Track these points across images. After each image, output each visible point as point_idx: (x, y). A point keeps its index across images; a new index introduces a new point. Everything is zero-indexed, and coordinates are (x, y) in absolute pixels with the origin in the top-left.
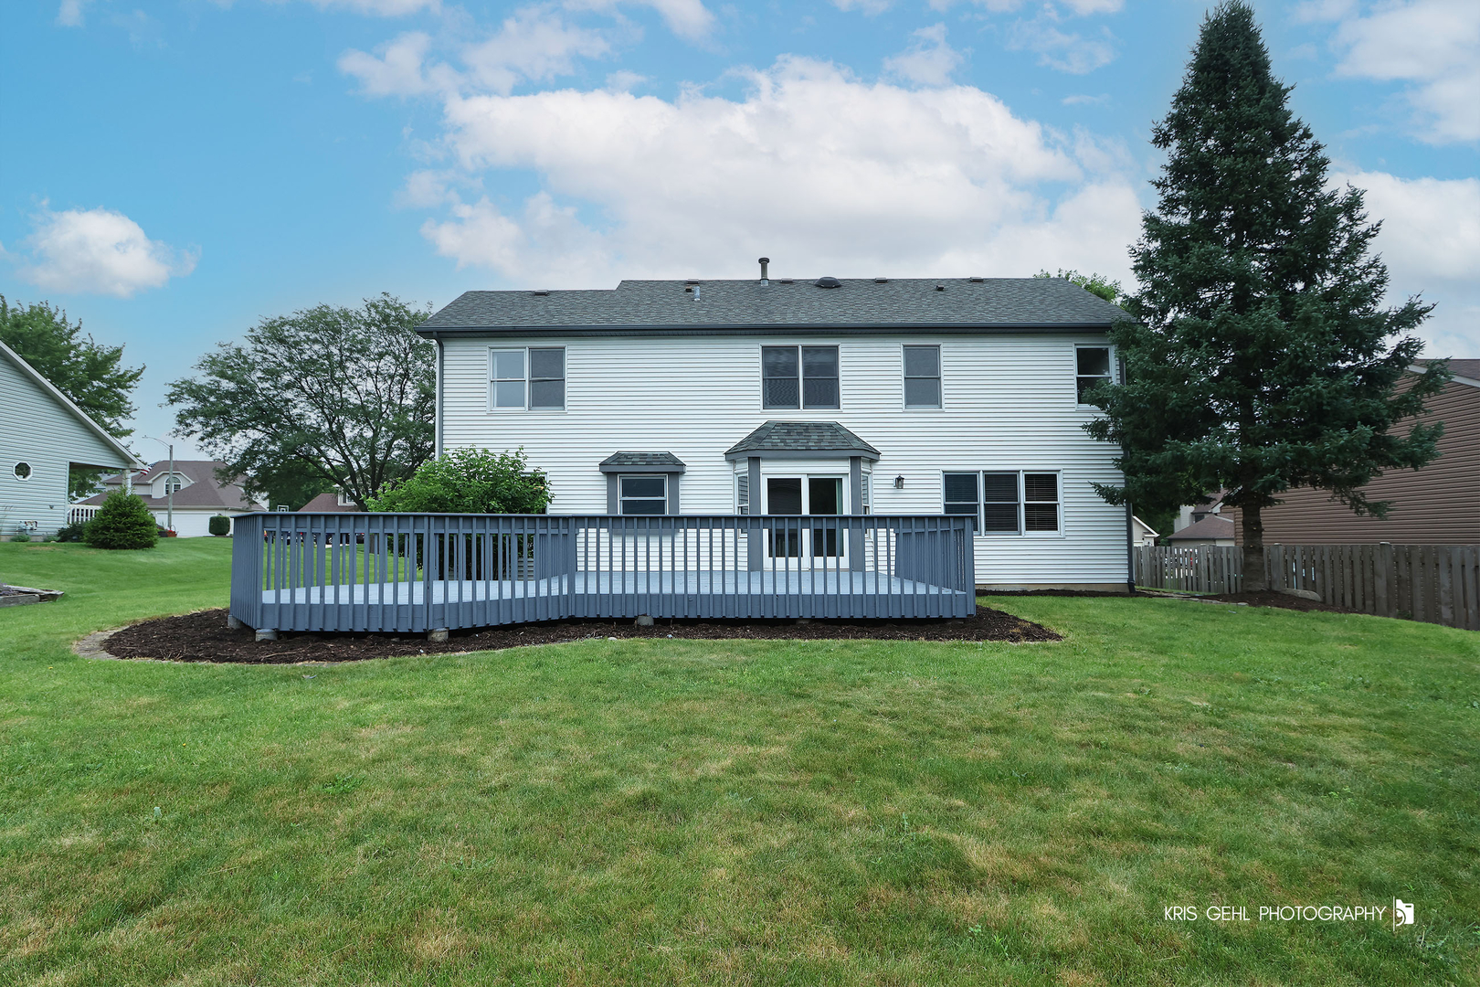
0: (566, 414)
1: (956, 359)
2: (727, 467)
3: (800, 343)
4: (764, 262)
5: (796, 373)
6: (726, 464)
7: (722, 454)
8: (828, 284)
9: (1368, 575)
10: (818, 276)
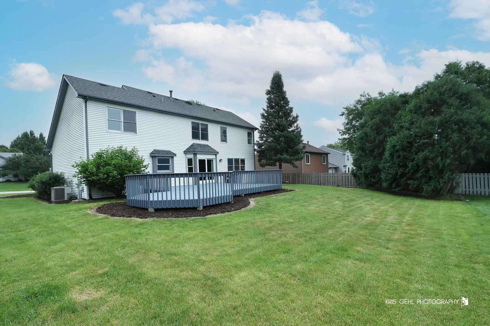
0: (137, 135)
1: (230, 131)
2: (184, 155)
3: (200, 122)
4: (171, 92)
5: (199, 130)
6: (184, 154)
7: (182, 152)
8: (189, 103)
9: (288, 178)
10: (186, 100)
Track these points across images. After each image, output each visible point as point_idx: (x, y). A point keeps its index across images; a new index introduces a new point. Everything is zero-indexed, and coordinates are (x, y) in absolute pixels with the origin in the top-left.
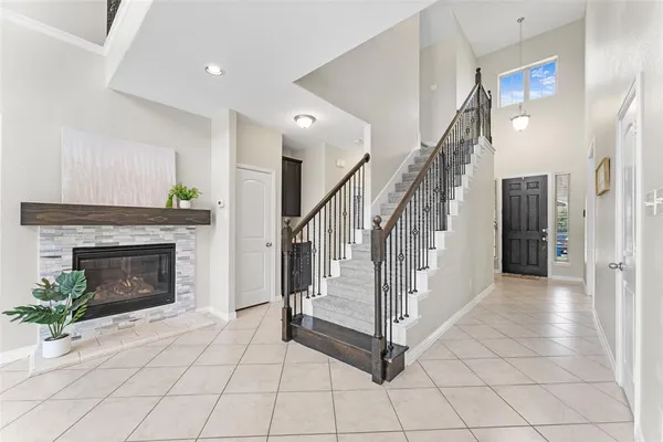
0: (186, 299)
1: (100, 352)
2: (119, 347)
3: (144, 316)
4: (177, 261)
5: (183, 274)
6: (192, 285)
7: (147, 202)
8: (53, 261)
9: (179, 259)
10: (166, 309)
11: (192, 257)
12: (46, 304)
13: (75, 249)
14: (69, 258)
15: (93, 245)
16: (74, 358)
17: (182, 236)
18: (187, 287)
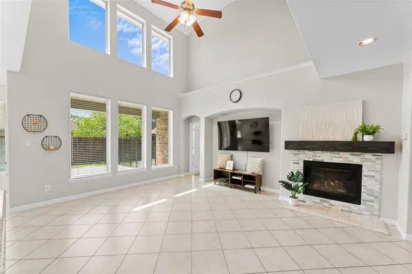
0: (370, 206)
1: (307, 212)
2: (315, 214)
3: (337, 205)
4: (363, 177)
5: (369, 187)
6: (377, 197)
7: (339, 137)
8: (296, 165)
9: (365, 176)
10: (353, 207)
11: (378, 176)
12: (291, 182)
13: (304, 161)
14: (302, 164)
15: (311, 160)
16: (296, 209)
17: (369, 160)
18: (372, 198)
===
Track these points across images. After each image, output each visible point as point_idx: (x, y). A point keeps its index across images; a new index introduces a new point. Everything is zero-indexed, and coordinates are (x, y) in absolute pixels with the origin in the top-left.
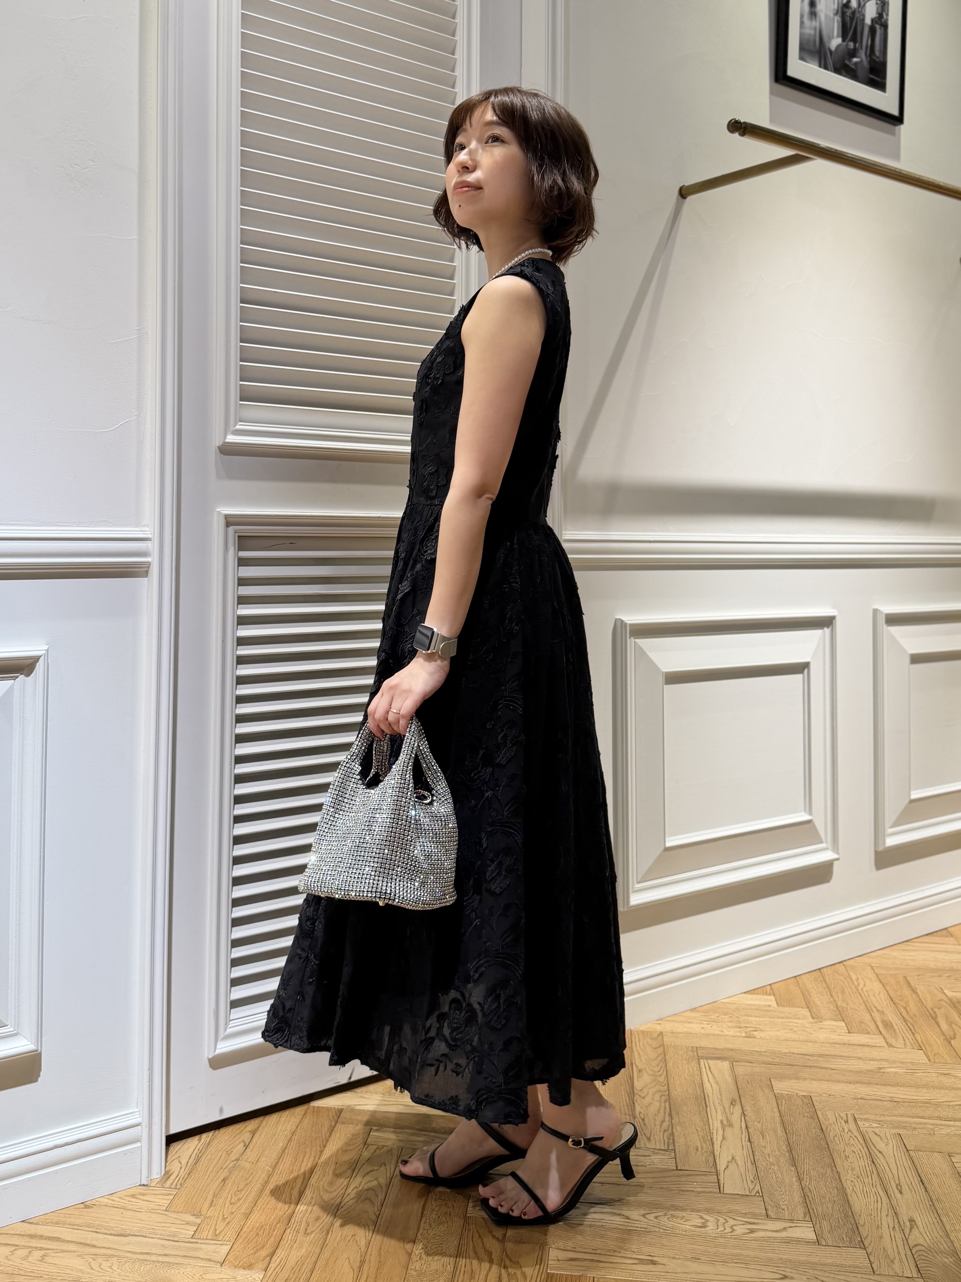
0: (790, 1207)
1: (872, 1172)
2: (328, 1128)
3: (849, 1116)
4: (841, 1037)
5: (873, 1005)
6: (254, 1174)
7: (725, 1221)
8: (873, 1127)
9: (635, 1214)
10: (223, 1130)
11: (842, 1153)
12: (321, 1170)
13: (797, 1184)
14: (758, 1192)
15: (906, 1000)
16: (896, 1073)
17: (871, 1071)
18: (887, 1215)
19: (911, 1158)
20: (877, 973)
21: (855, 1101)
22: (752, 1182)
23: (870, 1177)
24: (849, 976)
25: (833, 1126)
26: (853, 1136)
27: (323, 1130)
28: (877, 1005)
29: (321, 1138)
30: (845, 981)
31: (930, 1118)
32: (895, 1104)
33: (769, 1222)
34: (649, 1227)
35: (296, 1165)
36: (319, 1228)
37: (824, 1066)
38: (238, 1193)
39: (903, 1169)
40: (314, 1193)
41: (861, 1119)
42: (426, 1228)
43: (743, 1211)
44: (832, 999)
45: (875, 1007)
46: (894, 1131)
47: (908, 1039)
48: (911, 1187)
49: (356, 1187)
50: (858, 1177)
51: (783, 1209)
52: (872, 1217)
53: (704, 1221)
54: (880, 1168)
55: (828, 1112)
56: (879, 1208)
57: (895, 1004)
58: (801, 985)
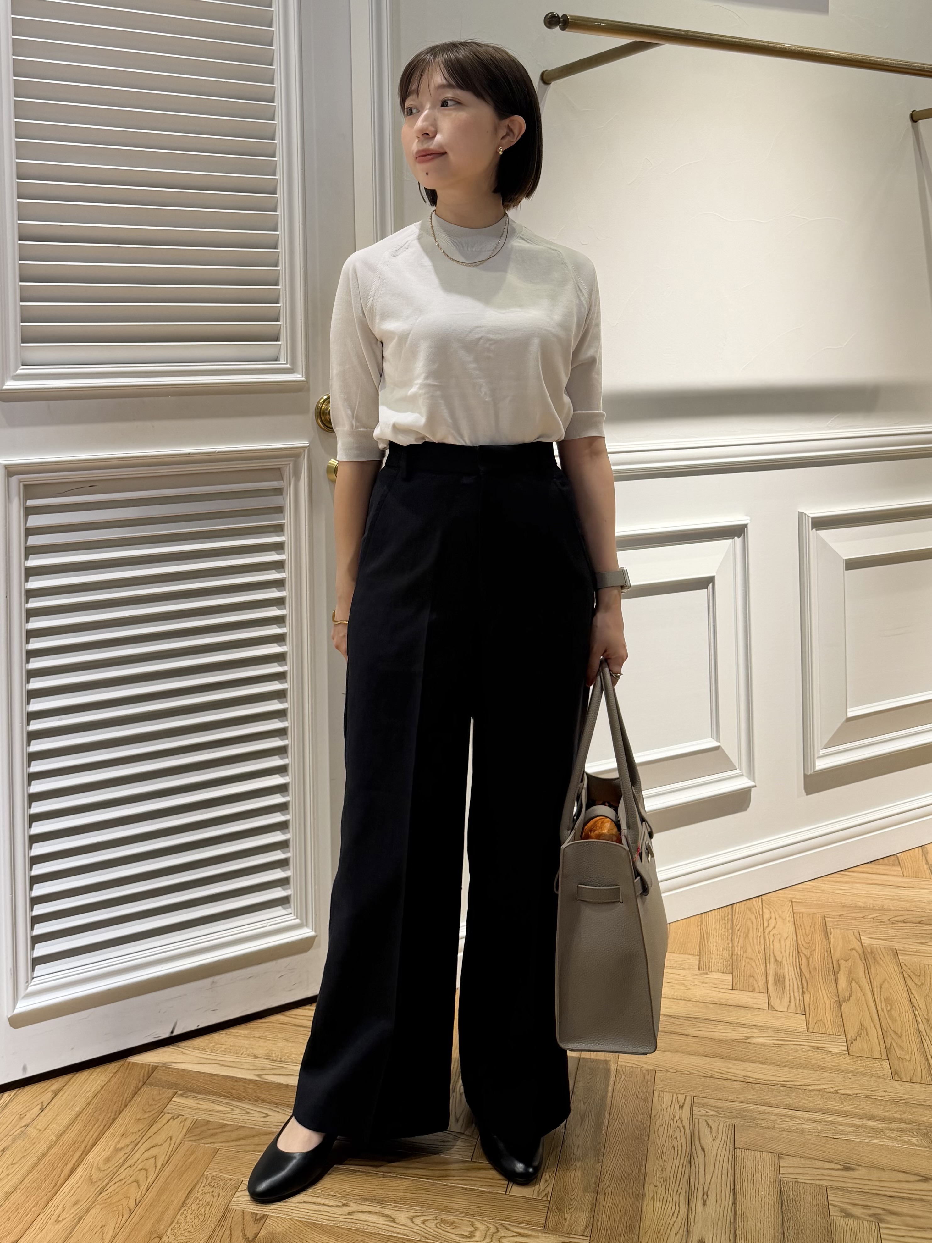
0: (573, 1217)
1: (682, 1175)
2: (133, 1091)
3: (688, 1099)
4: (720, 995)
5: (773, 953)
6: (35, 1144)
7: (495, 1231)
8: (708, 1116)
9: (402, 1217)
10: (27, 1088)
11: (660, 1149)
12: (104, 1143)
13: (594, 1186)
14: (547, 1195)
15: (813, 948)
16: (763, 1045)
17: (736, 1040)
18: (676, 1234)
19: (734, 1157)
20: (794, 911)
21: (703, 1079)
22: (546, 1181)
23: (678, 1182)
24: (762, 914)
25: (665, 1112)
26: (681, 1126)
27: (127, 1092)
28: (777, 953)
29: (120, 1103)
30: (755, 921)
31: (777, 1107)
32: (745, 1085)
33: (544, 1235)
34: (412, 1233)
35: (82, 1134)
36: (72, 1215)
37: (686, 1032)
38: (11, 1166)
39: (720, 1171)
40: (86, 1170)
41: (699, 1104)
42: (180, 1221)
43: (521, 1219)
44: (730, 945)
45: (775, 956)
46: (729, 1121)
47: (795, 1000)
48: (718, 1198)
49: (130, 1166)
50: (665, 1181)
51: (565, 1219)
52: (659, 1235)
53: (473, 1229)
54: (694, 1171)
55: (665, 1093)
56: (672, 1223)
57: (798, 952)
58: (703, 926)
===
_TASK PROMPT_
I'd like the lines above from the one with "7: (725, 1221)" up to and including the one with "34: (649, 1227)" copied exactly, with no other lines.

_SOLUTION TO THIS EXERCISE_
7: (725, 1221)
8: (873, 1127)
9: (635, 1214)
10: (223, 1130)
11: (842, 1153)
12: (321, 1170)
13: (797, 1184)
14: (758, 1192)
15: (906, 1000)
16: (896, 1073)
17: (871, 1071)
18: (887, 1215)
19: (911, 1158)
20: (877, 973)
21: (855, 1101)
22: (752, 1182)
23: (870, 1177)
24: (849, 976)
25: (833, 1126)
26: (853, 1136)
27: (323, 1130)
28: (877, 1005)
29: (321, 1138)
30: (845, 981)
31: (930, 1118)
32: (895, 1104)
33: (769, 1222)
34: (649, 1227)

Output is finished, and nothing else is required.